**Excerpt:**
----------
Helping by Not Helping

There is always a temptation to think you have the answer for someone else. Consumed by this noble desire to help, it’s easy to forget that most problems are not information problems – the fat person is rarely confused about what constitutes healthy eating. Which means that action is the issue, and how to inspire action is as elusive an answer as any.

With you, though, action is unlikely to be lacking either. This puts you squarely in an elite genre of people who are both willing to try and deeply understand the world, and who then possess the will to carry out the prescribed behaviors.

Still, the temptation emerged: Let me get xxxxxxxxx a good book of philosophy. But no, I am the master of my fate, the captain of my soul, and I shall not give in to this desire.

So I give you this book because it is très lolz. That’s it. No grand message. No deeper purpose. Just an enjoyable way to spend some time.

Be well. Or not. But do laugh. If that doesn’t happen, I’ve done something wrong.

Beating Children

Kids used to be beaten. Fortunately, this practice has largely been abandoned as parental gentleness has won out over “tough love.”
----------
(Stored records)
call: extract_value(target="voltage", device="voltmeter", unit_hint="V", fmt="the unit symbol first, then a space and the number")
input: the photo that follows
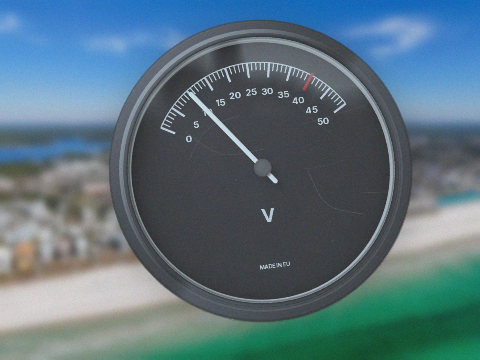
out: V 10
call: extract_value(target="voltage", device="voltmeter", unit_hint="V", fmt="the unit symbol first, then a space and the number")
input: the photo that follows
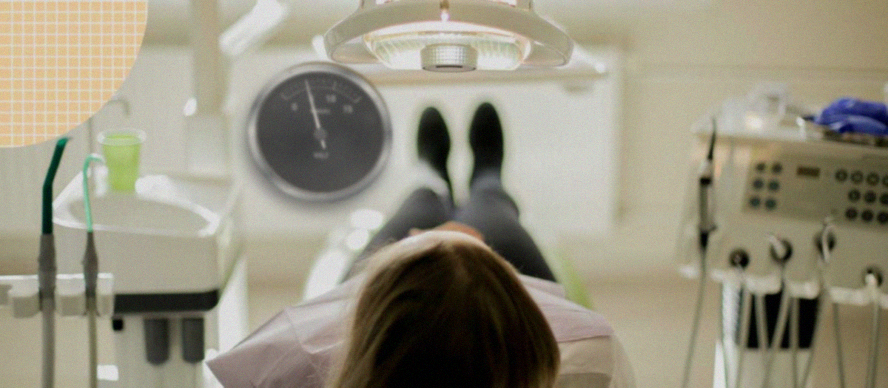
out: V 5
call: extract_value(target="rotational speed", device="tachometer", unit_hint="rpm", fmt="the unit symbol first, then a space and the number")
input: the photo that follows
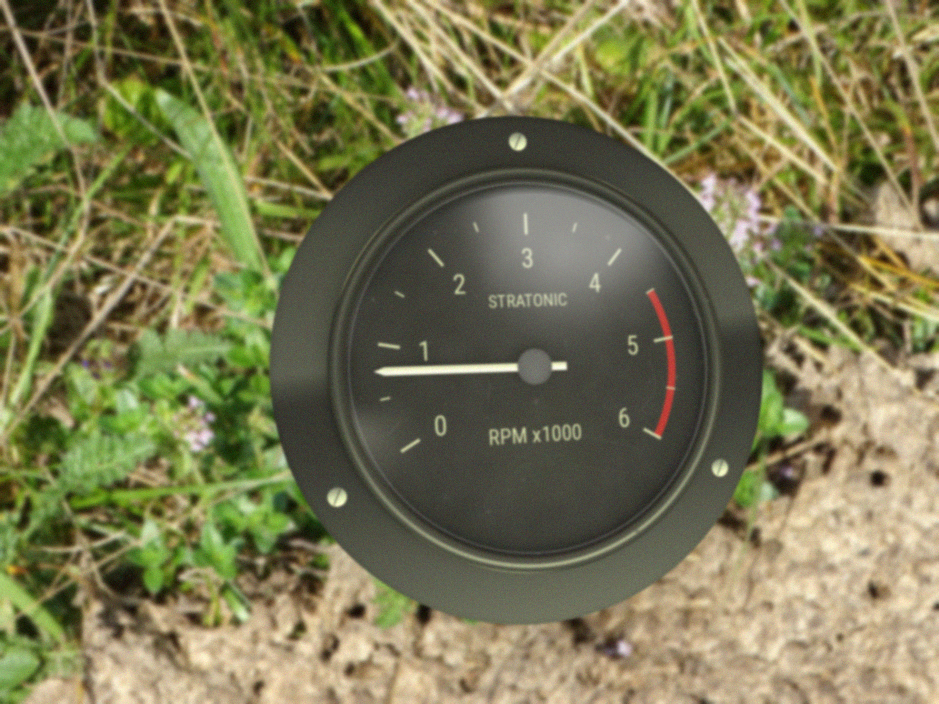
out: rpm 750
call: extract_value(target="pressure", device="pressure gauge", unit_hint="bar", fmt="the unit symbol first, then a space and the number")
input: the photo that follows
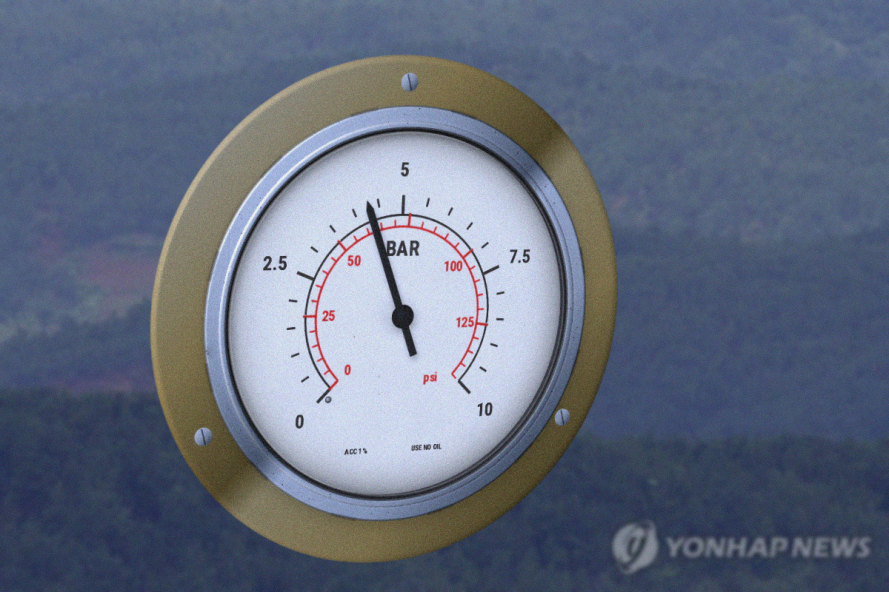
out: bar 4.25
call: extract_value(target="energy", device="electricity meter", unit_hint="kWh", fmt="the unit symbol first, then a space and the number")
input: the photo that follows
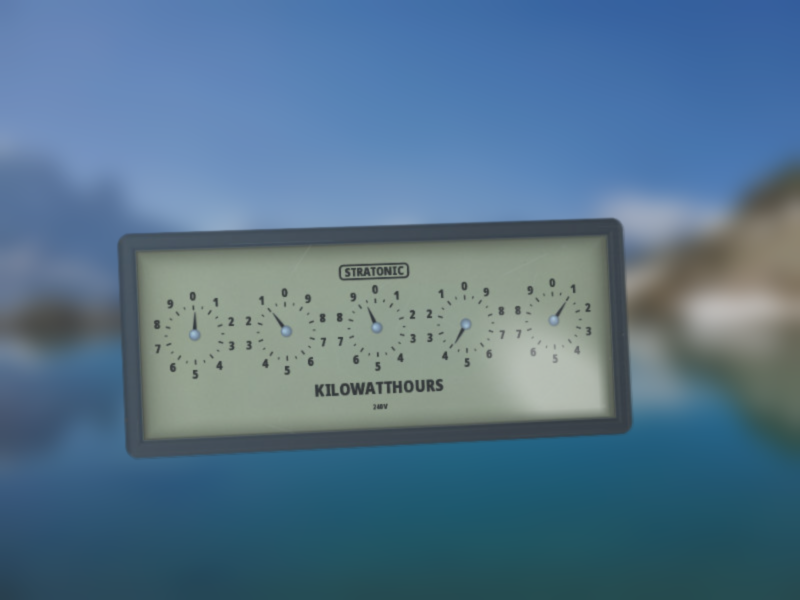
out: kWh 941
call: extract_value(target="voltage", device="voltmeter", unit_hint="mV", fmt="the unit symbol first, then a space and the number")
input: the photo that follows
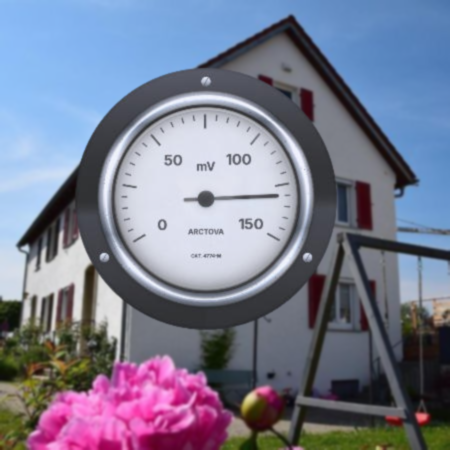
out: mV 130
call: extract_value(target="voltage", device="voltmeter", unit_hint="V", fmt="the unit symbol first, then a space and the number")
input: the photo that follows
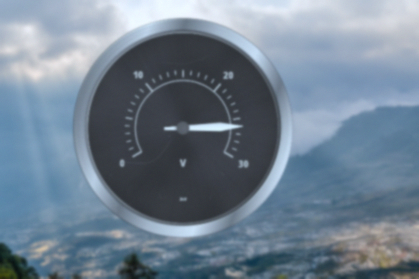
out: V 26
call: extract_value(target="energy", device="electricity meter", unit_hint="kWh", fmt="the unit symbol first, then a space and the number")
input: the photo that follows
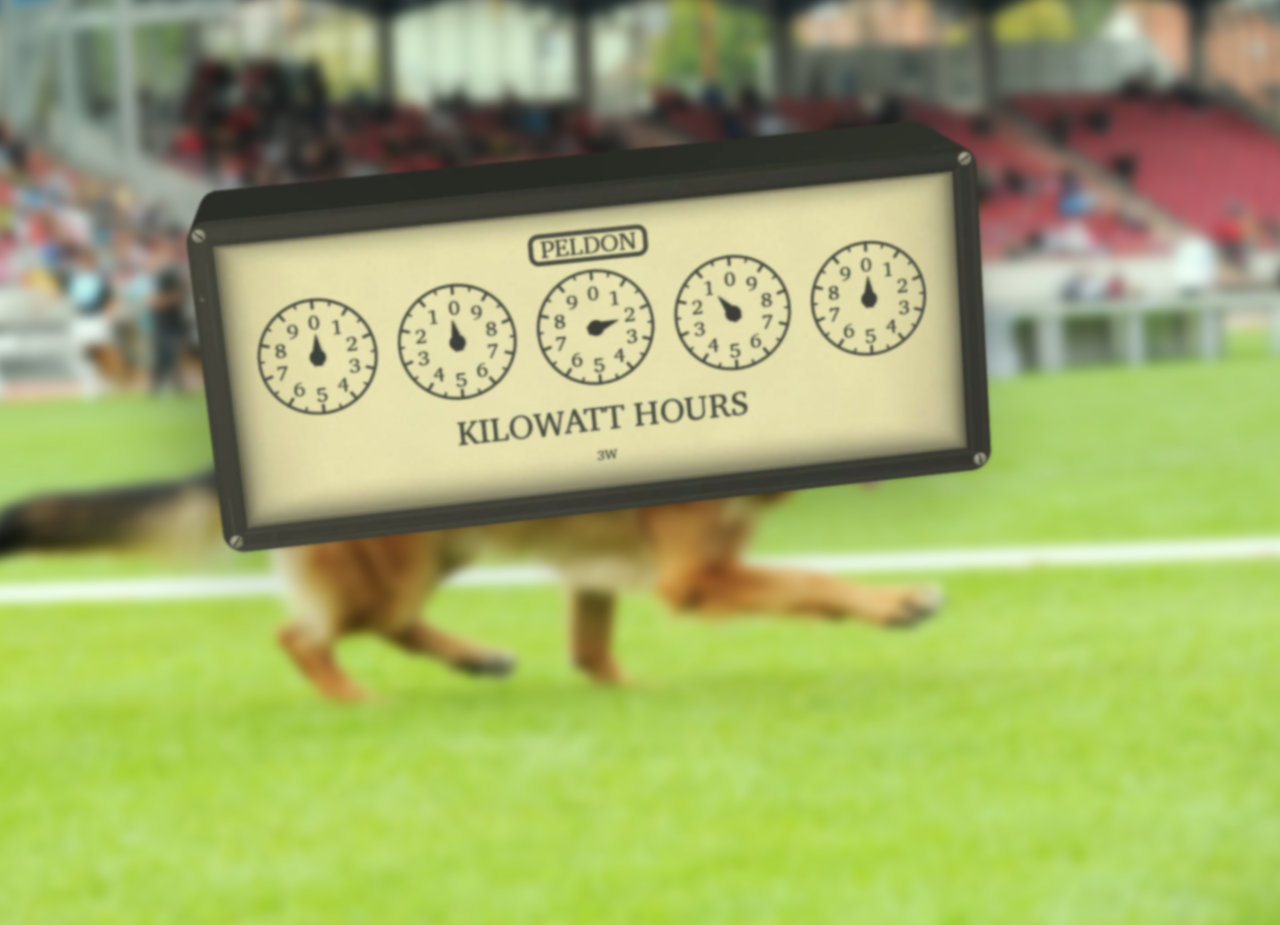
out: kWh 210
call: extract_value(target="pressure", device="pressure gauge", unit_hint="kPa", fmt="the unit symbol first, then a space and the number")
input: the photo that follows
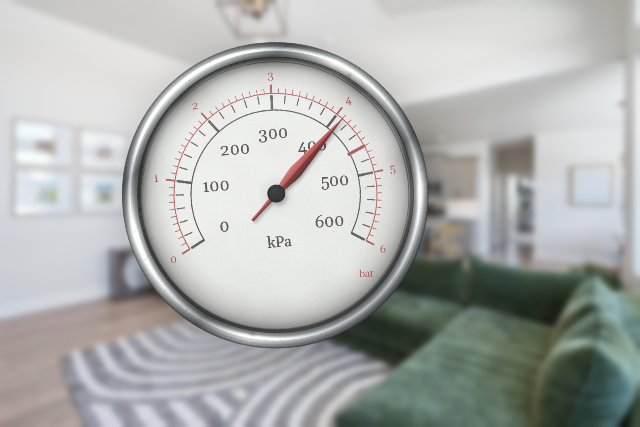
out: kPa 410
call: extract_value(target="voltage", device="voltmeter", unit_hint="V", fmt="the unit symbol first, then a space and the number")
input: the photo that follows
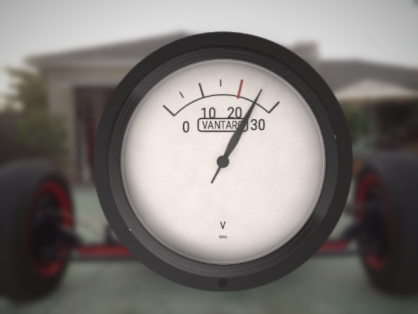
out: V 25
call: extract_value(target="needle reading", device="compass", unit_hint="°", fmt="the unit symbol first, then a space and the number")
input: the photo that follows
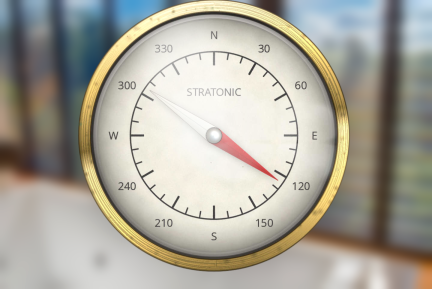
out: ° 125
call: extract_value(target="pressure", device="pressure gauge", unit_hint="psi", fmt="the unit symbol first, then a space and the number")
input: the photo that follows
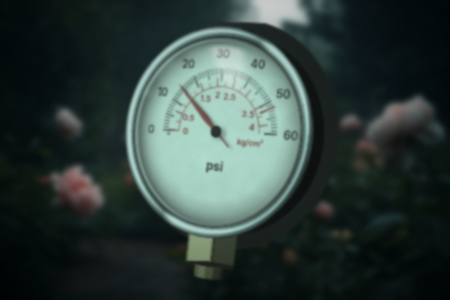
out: psi 15
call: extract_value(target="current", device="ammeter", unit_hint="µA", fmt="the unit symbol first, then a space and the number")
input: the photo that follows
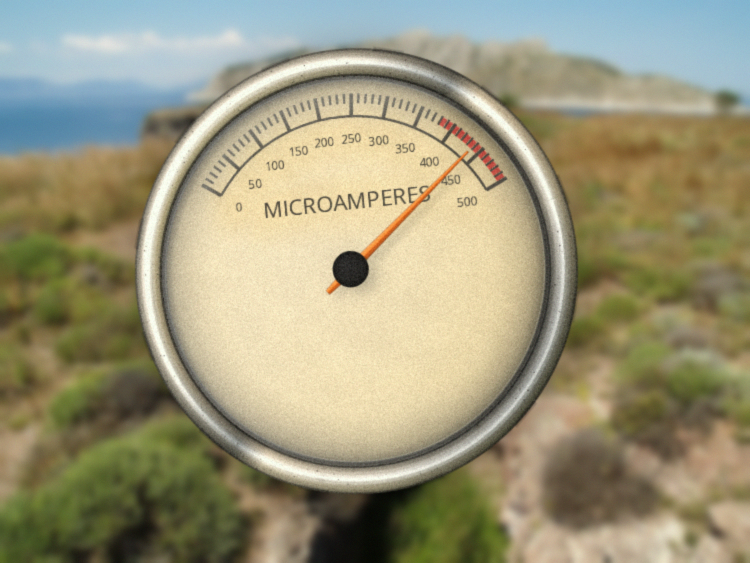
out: µA 440
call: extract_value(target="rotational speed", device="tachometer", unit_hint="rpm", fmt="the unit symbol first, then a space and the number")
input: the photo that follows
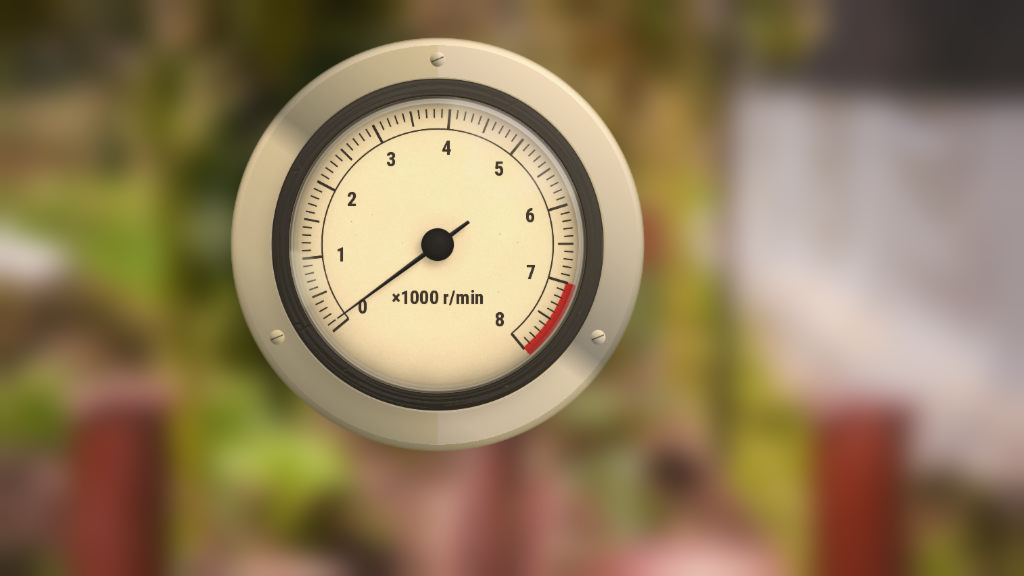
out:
----------
**Tasks and exercises:**
(A) According to the excerpt, what kind of problems are most problems not?
(B) From the excerpt, extract everything from "Still, the temptation" down to "to this desire.".
(C) Summarize the excerpt in two sentences.

**Task-by-task results:**
(A) Information problems.

(B)
Still, the temptation emerged: Let me get xxxxxxxxx a good book of philosophy. But no, I am the master of my fate, the captain of my soul, and I shall not give in to this desire.

(C) The excerpt argues that most problems are not information problems but problems of action, and the writer resists the temptation to give the recipient a good book of philosophy. Instead the book is given only because it is funny, with no grand message, and the excerpt then notes that beating children has largely been abandoned.